What the task requires: Only the lines from the one with "and recruitment; for" to the end of the data, both ends included, should be output, exactly as they stand and without pictures.
___ Materials provided ___
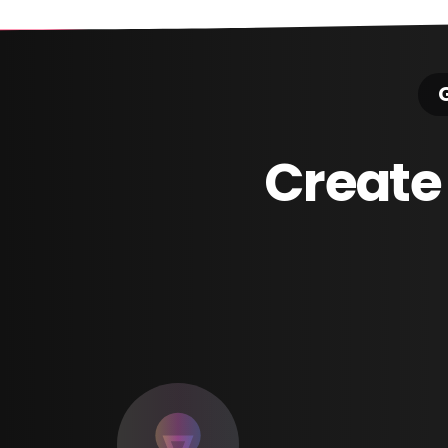
G
Create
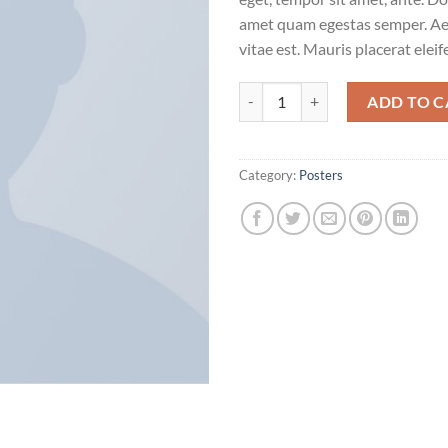
amet quam egestas semper. Aen
vitae est. Mauris placerat eleif
Woo Ninja quantity
ADD TO C
Category:
Posters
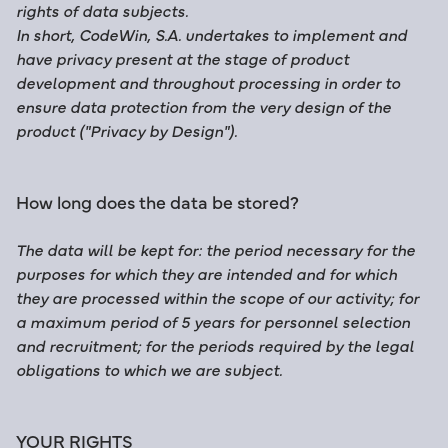
rights of data subjects.
In short,
CodeWin, S.A.
undertakes to implement and
have privacy present at the stage of product
development and throughout processing in order to
ensure data protection from the very design of the
product ("Privacy by Design").
How long does the data be stored?
The data will be kept for: the period necessary for the
purposes for which they are intended and for which
they are processed within the scope of our activity; for
a maximum period of 5 years for personnel selection
and recruitment; for the periods required by the legal
obligations to which we are subject.
YOUR RIGHTS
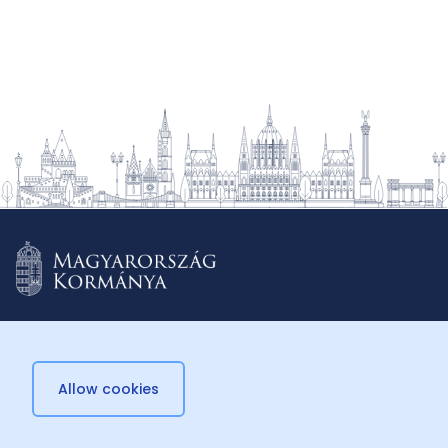
Allow cookies
© 2026 Külügyminisztérium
___
Written solution:
and recruitment; for the periods required by the legal
obligations to which we are subject.
YOUR RIGHTS
Allow cookies
© 2026 Külügyminisztérium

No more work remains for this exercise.